Sundowner was launched on 28 June 1930, and after trials on the Thames, undertook her first voyage to France. During the next ten years the Lightollers cruised along the northern coast of Europe, taking part successfully in many international competitions. In 1936 Lightoller replaced the engine with a more powerful 72 hp (54 kW) Gleniffer diesel engine giving her an extra 2 knots (3.7 km/h; 2.3 mph). In 1939, with the threat of war looming, Lightoller was tasked to secretly survey the European coast for the Admiralty.
On 31 May 1940, Sundowner was requisitioned by the Admiralty to sail to Dunkirk to assist in the evacuation. Lightoller, aged 66 and retired, volunteered to take her, along with his eldest son Roger, and Gerald Ashcroft, an 18-year-old Sea Scout.
Leaving the Port of Ramsgate at 10:00 on 1 June, the yacht crossed the Channel in company with five other ships. On their way, they rescued the crew of the motor cruiser Westerly, which had broken down and was on fire. On arrival at Dunkirk, Lightoller realised that the piers were too high, and so drew alongside the destroyer HMS Worcester and started to take on soldiers. Seventy-five men were crammed into the cabin, and another fifty-five on deck, a total of 130. Sundowner then returned to Ramsgate, avoiding fire from enemy aircraft through evasive manoeuvres on the way, though the greatest danger was being swamped by the wash from fast-moving destroyers. After disembarking the troops, she was preparing to return for France for another load, but by then only ships capable of doing 20 knots were allowed to continue.
Sundowner remained in service as a coastal patrol vessel in the River Blackwater, Essex. She then moved to the River Clyde under the control of 647 Transport Company, Royal Army Service Corps. She was released from service in 1945, and after a refit was returned to Lightoller in 1946, and once again used as a family boat.

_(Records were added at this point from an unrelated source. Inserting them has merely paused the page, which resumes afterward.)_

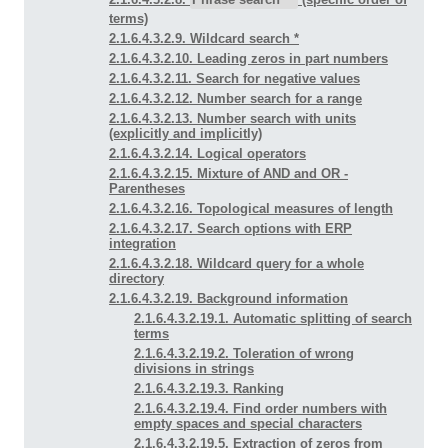
terms)
2.1.6.4.3.2.9. Wildcard search *
2.1.6.4.3.2.10. Leading zeros in part numbers
2.1.6.4.3.2.11. Search for negative values
2.1.6.4.3.2.12. Number search for a range
2.1.6.4.3.2.13. Number search with units
(explicitly and implicitly)
2.1.6.4.3.2.14. Logical operators
2.1.6.4.3.2.15. Mixture of AND and OR -
Parentheses
2.1.6.4.3.2.16. Topological measures of length
2.1.6.4.3.2.17. Search options with ERP
integration
2.1.6.4.3.2.18. Wildcard query for a whole
directory
2.1.6.4.3.2.19. Background information
2.1.6.4.3.2.19.1. Automatic splitting of search
terms
2.1.6.4.3.2.19.2. Toleration of wrong
divisions in strings
2.1.6.4.3.2.19.3. Ranking
2.1.6.4.3.2.19.4. Find order numbers with
empty spaces and special characters
2.1.6.4.3.2.19.5. Extraction of zeros from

Charles Lightoller died in 1952, and his wife Sylvia continued to cruise in Sundowner, taking the helm when she led the Armada of Little Ships on the 25th Anniversary return to Dunkirk in 1965. After passing through several other owners, Sundowner was purchased by the East Kent Maritime Trust after the last owners, Jamie and Baffy Turner had to put into Ramsgate harbour (on passage from the Medway to a new berth in Southampton) in August 1986 for repair to the hull after suffering heavy damage in rough weather. She was restored for the 50th anniversary of Dunkirk in 1990. In 2000 Sundowner also took part in the 60th anniversary flotilla, once more sailing to Dunkirk. On 3 June 2012, Sundowner participated in the Thames Diamond Jubilee Pageant among other "Dunkirk Little Ships".
By September 2022, Sundowner had been transferred into the care of Dennett's Shipbuilders in Chertsey At that time, the ship was in need of major repairs and restoration. That same month, an American TikTok channel creator began work to raise awareness and funds to aid in the ship's restoration.